Document text =>
And for those maybe not as familiar with the terminology, the Clean Water Act distinguishes between point sources and non-point sources and applies a different regulatory scheme to each. It defines a point source as any discernible, confined, and discrete conveyance from which pollutants are or may be discharged. And it specifically lists some examples of point sources including wells. Finally, although the plaintiffs have equivocated a little bit on this point, I think the parties agree that groundwater is not itself a point source. Where the parties disagree is as to the meaning of the word “from” in the statute.

 

Specifically, is the disposal of wastewater into groundwater that travels underground to the ocean the addition of a pollutant to navigable water “from” a point source? Well, Maui County argues that it is not. Its position is that the Clean Water Act adopts a means of delivery test, meaning you look at the thing that actually delivers a pollutant into the navigable water. If that is a point source, then a permit is required. Otherwise, it’s not. The county supports its textual argument by focusing on the definition of point source, which I quoted just a couple of moments ago, and which requires that something be a conveyance in order to be a point source.

 

In other words, a point source is a point source not because it is the origin of a pollutant, although it may be, but because it is the means of delivering a pollutant to a navigable water. That’s the county’s position. And the county argues that because its wells aren’t the means of delivering pollutants to a navigable water, either alone or as part of a serious of point sources, no federal permit is required. The county argues that the structure of the Clean Water Act supports its approach, including because, given the possibility of severe punitive civil and criminal penalties, landowners and other regulated parties should be able to clearly predict whether a permit will be required.

 

The Ninth Circuit’s after-the-facts traceability test does not provide that predictability. The Ninth Circuit’s test would also dramatically expand the scope of the Clean Water Act’s permitting program and change the status quo by requiring expensive and time consuming permits, not only for wastewater wells, but also for groundwater recharge systems, farming and ranching activities, and even home septic systems. The county asserts that its argument is also supported by the legislative history. When the Clean Water Act was being considered, both the EPA administrator at the time and a member of the House of Representatives proposed that permits be required for the addition of pollutants to groundwater because groundwater gets into navigable waters. Congress rejected both proposals, indicating that it did not intend the addition of pollutants to groundwater to be regulated under the permitting program.

 

Finally, the county emphasizes that just because a Clean Water Act permit is not required does not mean that its wastewater disposal is unregulated. Instead, it is subject to regulation under the Clean Water Act’s non-point source program under which federal permits are not required, but states are given the primary authority to regulate. And Hawaii has indeed regulated in this instance. The county also points out that various federal statutes may govern discharges to groundwater, including the Safe Drinking Water Act, the Resource Conservation Recovery Act, also known as RCRA, and then circa superfund law.

Problems to work on =>
• A. According to the county's argument in the Clean Water Act discussion, which things would the Ninth Circuit's test require permits for? List each one.
• B. Continue the discussion of the Clean Water Act case from its last sentence.

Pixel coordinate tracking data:
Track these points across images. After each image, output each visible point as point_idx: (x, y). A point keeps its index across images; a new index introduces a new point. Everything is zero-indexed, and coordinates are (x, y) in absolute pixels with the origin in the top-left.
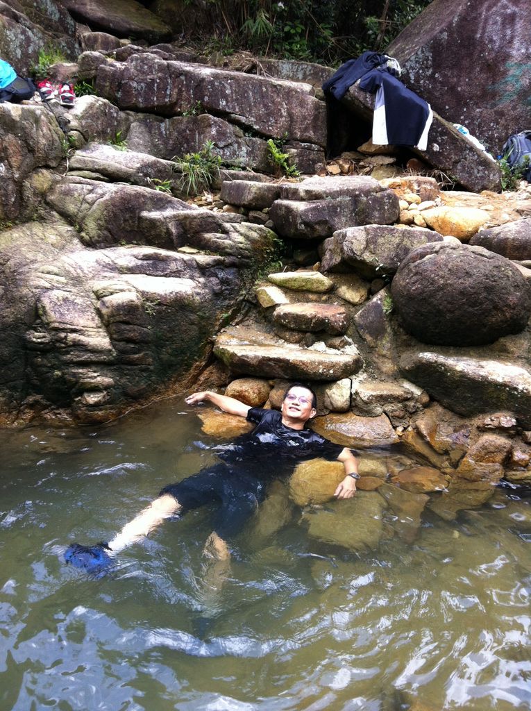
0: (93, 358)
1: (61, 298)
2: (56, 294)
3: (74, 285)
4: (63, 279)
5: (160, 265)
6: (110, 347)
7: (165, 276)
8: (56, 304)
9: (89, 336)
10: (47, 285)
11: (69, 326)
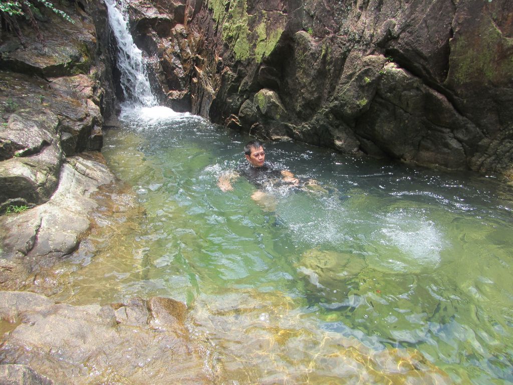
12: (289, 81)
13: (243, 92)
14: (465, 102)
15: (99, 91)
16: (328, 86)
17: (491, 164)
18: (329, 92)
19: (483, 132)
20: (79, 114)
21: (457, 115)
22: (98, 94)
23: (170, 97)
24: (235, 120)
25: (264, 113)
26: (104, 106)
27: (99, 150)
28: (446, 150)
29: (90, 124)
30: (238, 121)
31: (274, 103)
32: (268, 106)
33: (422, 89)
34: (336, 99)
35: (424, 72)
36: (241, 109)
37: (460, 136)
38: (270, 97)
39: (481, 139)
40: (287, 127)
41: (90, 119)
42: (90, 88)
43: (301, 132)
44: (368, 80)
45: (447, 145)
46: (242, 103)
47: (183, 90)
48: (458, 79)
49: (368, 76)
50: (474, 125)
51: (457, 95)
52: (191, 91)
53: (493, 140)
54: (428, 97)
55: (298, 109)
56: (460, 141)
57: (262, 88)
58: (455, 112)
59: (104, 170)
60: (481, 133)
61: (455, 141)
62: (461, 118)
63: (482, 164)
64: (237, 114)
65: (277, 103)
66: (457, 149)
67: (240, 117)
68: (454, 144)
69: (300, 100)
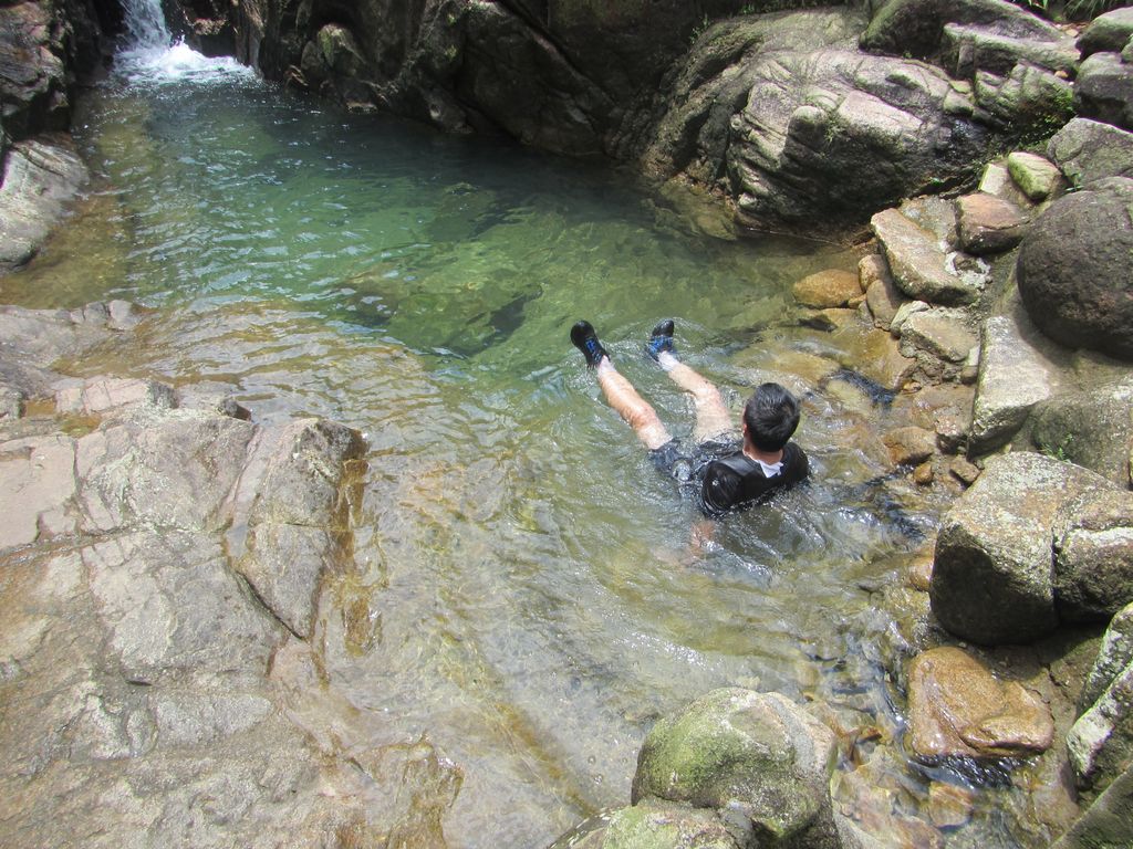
0: (760, 161)
1: (769, 93)
2: (771, 87)
3: (795, 84)
4: (786, 74)
5: (903, 93)
6: (777, 158)
7: (900, 108)
8: (761, 97)
9: (768, 139)
10: (768, 75)
11: (757, 123)
12: (363, 14)
13: (302, 28)
14: (578, 54)
15: (62, 30)
16: (409, 24)
17: (628, 145)
18: (413, 35)
19: (611, 98)
20: (27, 75)
21: (574, 73)
22: (60, 36)
23: (198, 32)
24: (296, 74)
25: (331, 65)
26: (73, 55)
27: (67, 131)
28: (568, 125)
29: (46, 89)
30: (301, 77)
31: (343, 48)
32: (335, 55)
33: (525, 33)
34: (422, 45)
35: (521, 9)
36: (303, 56)
37: (583, 104)
38: (336, 39)
39: (611, 108)
40: (368, 87)
41: (45, 82)
42: (43, 28)
43: (388, 96)
44: (452, 18)
45: (568, 118)
46: (303, 46)
47: (218, 19)
48: (563, 22)
49: (452, 12)
50: (597, 89)
51: (566, 44)
52: (232, 20)
53: (626, 109)
54: (534, 46)
55: (379, 59)
56: (584, 112)
57: (327, 23)
58: (570, 69)
59: (73, 160)
60: (608, 99)
61: (578, 111)
62: (579, 77)
63: (617, 147)
64: (298, 65)
65: (349, 49)
66: (580, 124)
67: (304, 71)
68: (578, 117)
69: (379, 44)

Answer list =>
• A.
- Wastewater wells
- Groundwater recharge systems
- Farming and ranching activities
- Home septic systems

• B.
 

Let me also comment quickly on the position of the United States. After the Ninth Circuit issued its decision, the EPA requested and received more than 50,000 comments on the question of whether discharges into groundwater that reaches navigable water require permits. Shortly after cert was granted in this case, the EPA issued formal interpretive guidance rejecting the Ninth Circuit approach. It reviewed the text, the history, past court decisions, and prior EPA positions, which have been inconsistent over the years, and ultimately concluded that the best reading of the statute is that all releases to groundwater are excluded from the scope of the permitting program, even where pollutants are conveyed to navigable waters via groundwater.

 

The EPA concluded that when there is groundwater between a point source and a navigable water that breaks the causal chain, eliminating the need for a permit. So that categorical approach is a little bit different from Maui County’s position but would lead to the same result in this case of reversing the Ninth Circuit. The Solicitor General filed a brief on behalf of the United States adopting the position found in the EPA’s interpretative guidance and also filed a motion to participate at oral argument, which the Court has granted.

 

I think it’s notable that the United States is not requesting any sort of agency deference to the EPA’s interpretation. And it’s hard to know exactly how much weight the Court will give that guidance. The plaintiffs in many of their amici criticized the interpretive guidance because it represents a change of position from the brief that the United States filed in the Ninth Circuit under the prior administration. But I personally find the interpretive guidance to be well-researched, thorough and reasonable, and I wouldn’t be surprised if members of the Court found it persuasive. So with that, Professor, I’ll turn it back to you.

 

Prof. Donald Kochan:  Great. Thank you very much. Brianne, can you give us a little bit more perspective on the case, including the respondent’s position?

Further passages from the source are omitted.